**Provided passage**
Reading and writing data from various sources and formats. Supports batch and streaming data with extensive configuration options, built-in format support, and custom data source integration.
Interface for reading data from external storage systems into DataFrames.
/**
* Interface for reading data from external storage systems
*/
class DataFrameReader {
/** Specify data source format */
def format(source: String): DataFrameReader
/** Set schema for the data */
def schema(schema: StructType): DataFrameReader
def schema(schemaString: String): DataFrameReader
/** Set options for the data source */
def option(key: String, value: String): DataFrameReader
def option(key: String, value: Boolean): DataFrameReader
def option(key: String, value: Long): DataFrameReader
def option(key: String, value: Double): DataFrameReader
def options(options: scala.collection.Map[String, String]): DataFrameReader
def options(options: java.util.Map[String, String]): DataFrameReader
/** Load data using generic interface */
def load(): DataFrame
def load(path: String): DataFrame
def load(paths: String*): DataFrame
/** Built-in format readers */
def json(path: String): DataFrame
def json(paths: String*): DataFrame
def json(jsonRDD: RDD[String]): DataFrame
def json(jsonDataset: Dataset[String]): DataFrame
def parquet(paths: String*): DataFrame
def orc(paths: String*): DataFrame
def text(paths: String*): DataFrame
def textFile(paths: String*): Dataset[String]
def csv(paths: String*): DataFrame
def table(tableName: String): DataFrame
/** JDBC data source */
def jdbc(url: String, table: String, properties: java.util.Properties): DataFrame
def jdbc(url: String, table: String, predicates: Array[String],
connectionProperties: java.util.Properties): DataFrame
def jdbc(url: String, table: String, columnName: String,
lowerBound: Long, upperBound: Long, numPartitions: Int,
connectionProperties: java.util.Properties): DataFrame
}Usage Examples:
// JSON with schema inference
val df1 = spark.read
.option("multiline", "true")

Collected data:
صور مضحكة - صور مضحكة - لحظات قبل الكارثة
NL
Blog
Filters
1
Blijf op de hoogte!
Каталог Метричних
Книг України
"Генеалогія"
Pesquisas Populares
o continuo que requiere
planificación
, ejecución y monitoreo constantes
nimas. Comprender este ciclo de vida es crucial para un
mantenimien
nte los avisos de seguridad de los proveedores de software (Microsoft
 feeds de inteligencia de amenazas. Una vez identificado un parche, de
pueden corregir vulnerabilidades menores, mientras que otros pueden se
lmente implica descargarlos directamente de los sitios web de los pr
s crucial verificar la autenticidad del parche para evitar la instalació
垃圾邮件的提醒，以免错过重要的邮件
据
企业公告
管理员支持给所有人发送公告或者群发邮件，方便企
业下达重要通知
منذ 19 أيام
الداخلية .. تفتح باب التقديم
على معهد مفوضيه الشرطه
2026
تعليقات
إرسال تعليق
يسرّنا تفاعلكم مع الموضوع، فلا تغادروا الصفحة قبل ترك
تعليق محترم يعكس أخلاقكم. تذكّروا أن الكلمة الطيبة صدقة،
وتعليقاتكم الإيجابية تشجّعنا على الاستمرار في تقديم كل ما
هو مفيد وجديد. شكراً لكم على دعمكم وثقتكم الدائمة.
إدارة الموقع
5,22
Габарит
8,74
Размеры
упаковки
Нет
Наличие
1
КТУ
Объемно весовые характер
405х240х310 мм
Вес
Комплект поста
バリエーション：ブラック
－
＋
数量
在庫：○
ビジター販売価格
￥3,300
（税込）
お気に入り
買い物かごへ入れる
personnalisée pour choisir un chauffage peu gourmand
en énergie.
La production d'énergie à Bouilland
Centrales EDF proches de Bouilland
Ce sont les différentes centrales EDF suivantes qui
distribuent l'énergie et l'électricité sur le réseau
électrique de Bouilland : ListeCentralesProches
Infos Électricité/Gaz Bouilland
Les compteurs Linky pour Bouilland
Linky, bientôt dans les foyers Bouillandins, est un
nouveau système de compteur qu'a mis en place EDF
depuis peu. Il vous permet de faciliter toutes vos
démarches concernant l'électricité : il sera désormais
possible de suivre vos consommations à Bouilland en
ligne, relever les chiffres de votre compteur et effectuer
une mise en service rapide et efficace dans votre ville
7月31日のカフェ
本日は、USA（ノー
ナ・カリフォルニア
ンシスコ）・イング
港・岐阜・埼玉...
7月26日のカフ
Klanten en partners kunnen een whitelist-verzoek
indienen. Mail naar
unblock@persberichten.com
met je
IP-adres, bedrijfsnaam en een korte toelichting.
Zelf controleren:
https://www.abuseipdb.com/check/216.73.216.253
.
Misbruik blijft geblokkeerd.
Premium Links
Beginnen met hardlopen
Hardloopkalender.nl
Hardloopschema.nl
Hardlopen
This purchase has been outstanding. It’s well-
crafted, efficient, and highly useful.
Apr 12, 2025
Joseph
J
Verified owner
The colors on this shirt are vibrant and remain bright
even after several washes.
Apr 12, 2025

**Task instructions**
A. Rewrite the paragraph beginning "Reading and writing data from various sources" in the DataFrameReader documentation as a short bulleted list that keeps its main facts.
B. Transcribe the DataFrameReader documentation from "Reading and writing" up to and including "systems into DataFrames.".

**Task answers**
A.
- Reads and writes data from various sources and formats.
- Supports batch and streaming data.
- Offers extensive configuration options, built-in format support, and custom data source integration.

B.
Reading and writing data from various sources and formats. Supports batch and streaming data with extensive configuration options, built-in format support, and custom data source integration.
Interface for reading data from external storage systems into DataFrames.